Rethinking the box

Drive down any Portland neighborhood street on a weekday and you can’t miss the bright blue, green and yellow recycling containers that decorate the curbside. For consumers, strategically sorting leftover plastic, cardboard and glass containers into the appropriate bold-colored bin fulfills their part in the recycling system. But as a regional or global business with multiple product offerings, our role in the recycling process extends far beyond what goes into the box. It starts with the box itself.

For Nike, over half of the company’s waste footprint comes from retail packaging while the remainder comes from materials and manufacturing. As an athletic shoe company, it’s no surprise that together, the shoe box and its shipping carton account for more than two thirds of all its retail packaging. In fact, corrugated cardboard — the main component in the vintage box design — is Nike’s single largest material purchase. We needed to take a fresh look at the shoe box to continue a commitment to create a better, more sustainable world and reduce its footprint.

But how do you reduce waste and input costs and lessen your environmental impact while still improving business? You innovate. You make it stronger and better while using less resources. For Nike, this meant devising a list of criteria and impact metrics to measure the sustainability value of material choices. Ultimately, the new shoe box design had to protect the product, stand up at retail, and be premium while using less energy, water and chemicals and producing less physical waste.
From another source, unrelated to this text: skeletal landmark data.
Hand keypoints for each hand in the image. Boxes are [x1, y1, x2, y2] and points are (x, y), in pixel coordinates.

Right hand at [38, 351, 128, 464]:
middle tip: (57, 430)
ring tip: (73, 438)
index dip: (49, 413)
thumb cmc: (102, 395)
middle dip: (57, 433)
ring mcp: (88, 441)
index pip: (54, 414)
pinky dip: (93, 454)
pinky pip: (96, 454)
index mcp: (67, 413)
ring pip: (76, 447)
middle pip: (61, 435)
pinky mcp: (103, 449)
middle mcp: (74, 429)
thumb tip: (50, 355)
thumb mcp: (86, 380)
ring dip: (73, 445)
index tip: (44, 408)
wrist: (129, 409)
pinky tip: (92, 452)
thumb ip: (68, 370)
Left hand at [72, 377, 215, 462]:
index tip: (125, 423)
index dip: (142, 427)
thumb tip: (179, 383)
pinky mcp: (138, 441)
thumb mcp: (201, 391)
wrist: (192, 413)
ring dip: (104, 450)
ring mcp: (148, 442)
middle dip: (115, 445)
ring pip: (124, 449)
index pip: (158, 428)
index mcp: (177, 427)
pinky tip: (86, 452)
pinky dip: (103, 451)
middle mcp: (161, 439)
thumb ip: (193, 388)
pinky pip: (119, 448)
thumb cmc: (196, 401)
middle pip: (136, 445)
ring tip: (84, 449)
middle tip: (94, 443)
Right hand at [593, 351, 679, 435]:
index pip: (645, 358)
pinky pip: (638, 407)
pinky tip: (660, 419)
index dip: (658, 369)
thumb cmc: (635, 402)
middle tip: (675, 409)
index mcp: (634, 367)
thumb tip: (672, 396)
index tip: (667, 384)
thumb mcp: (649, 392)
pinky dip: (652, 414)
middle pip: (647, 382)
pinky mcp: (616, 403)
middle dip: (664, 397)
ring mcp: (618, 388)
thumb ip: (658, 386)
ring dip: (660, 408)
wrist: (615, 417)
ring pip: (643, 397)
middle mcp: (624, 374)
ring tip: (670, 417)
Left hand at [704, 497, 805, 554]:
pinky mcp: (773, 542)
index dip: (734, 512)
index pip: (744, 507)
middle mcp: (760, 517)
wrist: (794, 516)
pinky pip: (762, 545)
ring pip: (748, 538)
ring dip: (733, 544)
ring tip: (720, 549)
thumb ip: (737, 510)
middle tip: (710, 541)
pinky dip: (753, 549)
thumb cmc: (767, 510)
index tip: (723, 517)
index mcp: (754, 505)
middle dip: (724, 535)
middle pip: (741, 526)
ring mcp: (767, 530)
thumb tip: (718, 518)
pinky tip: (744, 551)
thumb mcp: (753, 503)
Nike’s Considered Design Team used these metrics to design over 100 alternatives to the traditional shoe box, some of which not only reduced the impacts of production, but also reduced material weight and shipping costs. But this wasn’t enough to guarantee the adoption of a new design. In taking a closer look, most of these alternatives had a negative overall footprint, since many of the materials used in the alternative designs were not easily recyclable. Without a universal means of recycling, these designs simply added to the net production of waste, rather than reduced it. Consumers across the globe could recycle the corrugated shoe boxes in most markets, and this was the deciding factor.
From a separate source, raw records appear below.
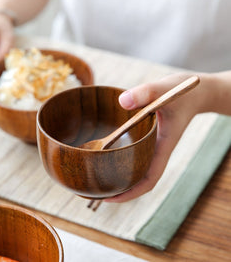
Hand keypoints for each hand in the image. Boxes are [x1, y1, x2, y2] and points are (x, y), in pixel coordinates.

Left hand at [105, 73, 206, 202]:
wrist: (195, 92)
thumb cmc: (183, 92)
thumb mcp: (165, 89)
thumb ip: (146, 93)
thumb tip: (122, 102)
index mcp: (162, 146)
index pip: (149, 178)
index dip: (130, 193)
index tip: (109, 198)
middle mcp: (156, 149)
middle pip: (139, 178)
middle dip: (119, 188)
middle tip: (94, 191)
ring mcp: (152, 144)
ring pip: (136, 167)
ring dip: (120, 175)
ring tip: (96, 177)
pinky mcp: (148, 135)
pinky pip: (135, 152)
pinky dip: (122, 157)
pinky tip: (107, 152)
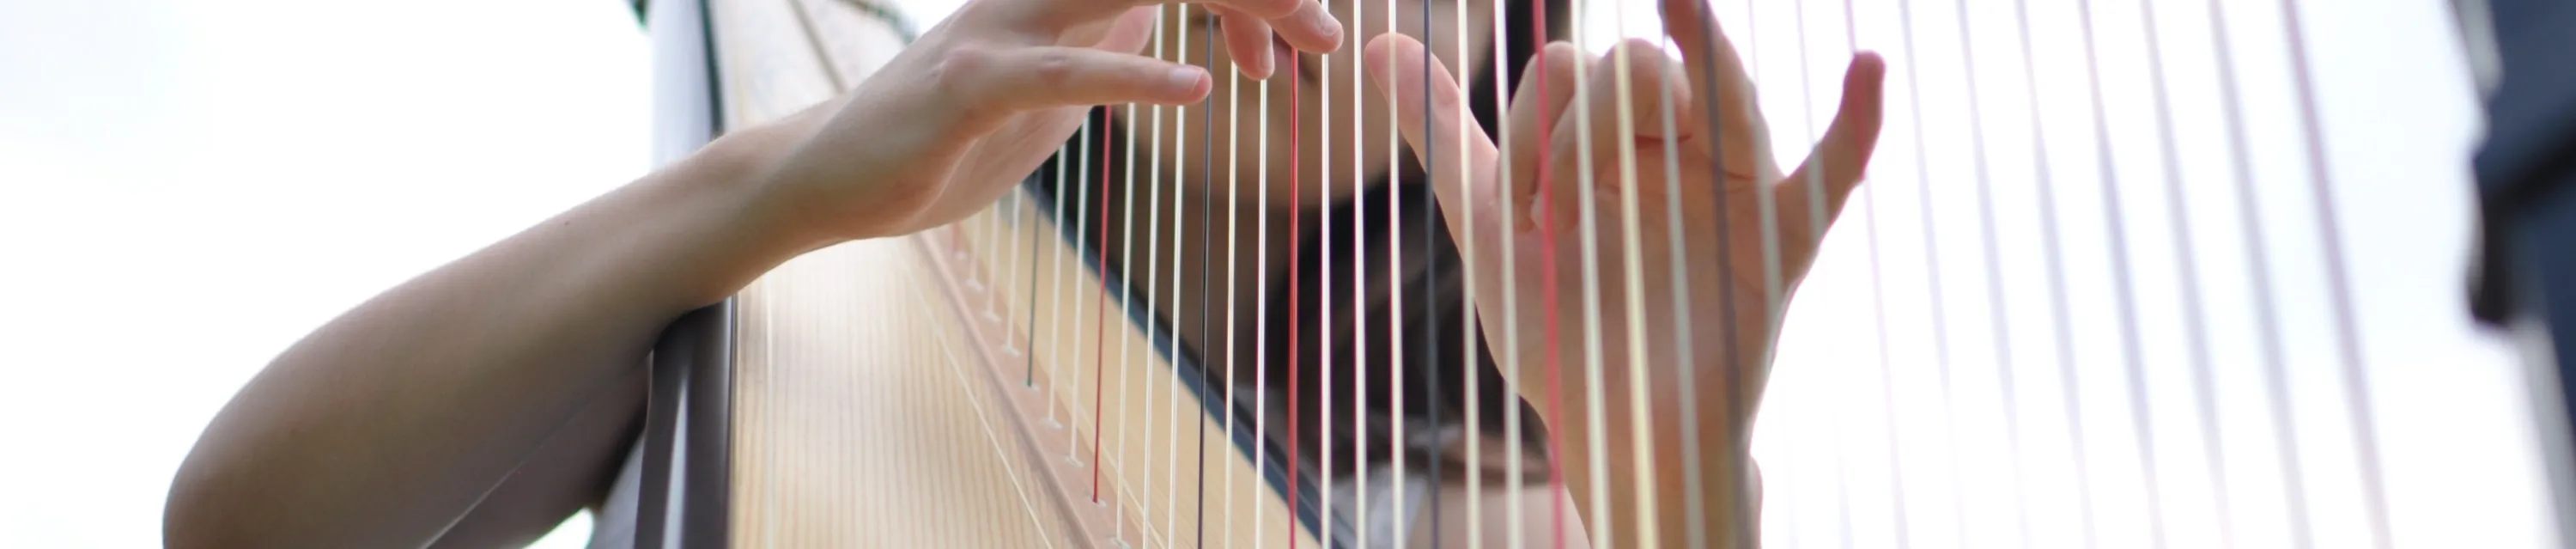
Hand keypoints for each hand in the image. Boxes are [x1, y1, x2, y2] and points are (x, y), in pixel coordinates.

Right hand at [752, 0, 1344, 242]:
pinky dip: (1134, 77)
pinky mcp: (968, 86)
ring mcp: (999, 30)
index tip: (1302, 41)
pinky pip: (1062, 69)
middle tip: (1326, 34)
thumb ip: (1109, 49)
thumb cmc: (946, 140)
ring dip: (1222, 3)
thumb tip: (1176, 31)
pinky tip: (1199, 91)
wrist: (833, 180)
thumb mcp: (1052, 88)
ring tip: (1294, 44)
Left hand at [1366, 0, 1880, 428]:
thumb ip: (1443, 135)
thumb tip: (1378, 46)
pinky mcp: (1778, 241)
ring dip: (1694, 61)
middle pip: (1639, 69)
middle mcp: (1672, 146)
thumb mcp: (1491, 224)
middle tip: (1564, 210)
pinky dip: (1859, 120)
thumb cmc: (1558, 327)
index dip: (1531, 124)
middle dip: (1589, 120)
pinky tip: (1870, 65)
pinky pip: (1833, 171)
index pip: (1566, 72)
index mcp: (1604, 137)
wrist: (1615, 427)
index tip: (1524, 202)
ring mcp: (1730, 187)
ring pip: (1719, 96)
So the team went back to the drawing board with the box’s full lifecycle in perspective.

In collaboration with the Oregon-based company Creative Packaging Solutions, the packaging and procurement arm of OAI Global Logistics, they focused their new efforts on weight and box layout.

Drawing upon an “eliminate what’s not critical” approach, they developed a shoe box that is designed with less overlays, overlaps and reinforcement walls. It is estimated to use 30 percent less materials than the 1995 box — Nike’s first 100 percent recycled content shoe box. Set to launch in 2011, the new lightweight boxes, also 100 percent recycled, will be shipped in cartons redesigned with 20 percent less materials than their predecessors. All together, this translates into an annual savings of nearly 12,000 metric tons of cardboard or the equivalent of 200,000 trees annually.

This is simply the continuation of a design process that began over 15 years ago. With next year’s box ready for production, Nike has already started exploring other sustainable solutions from changing shoe box sizes to better fit the shoes to reducing wrapping tissue and polybags.

For consumers, this equates to one substantially lighter weight piece of packaging material they have to sort into their recycling bins. For local and global businesses, it is another step closer to a fully sustainable product lifecycle. Together, with innovation and collaboration, we can create a sustainable, closed-loop system. We just have to think outside—and inside—of the box.


Pam Greene is senior design innovator for Nike's Sustainable Business and Innovation Group.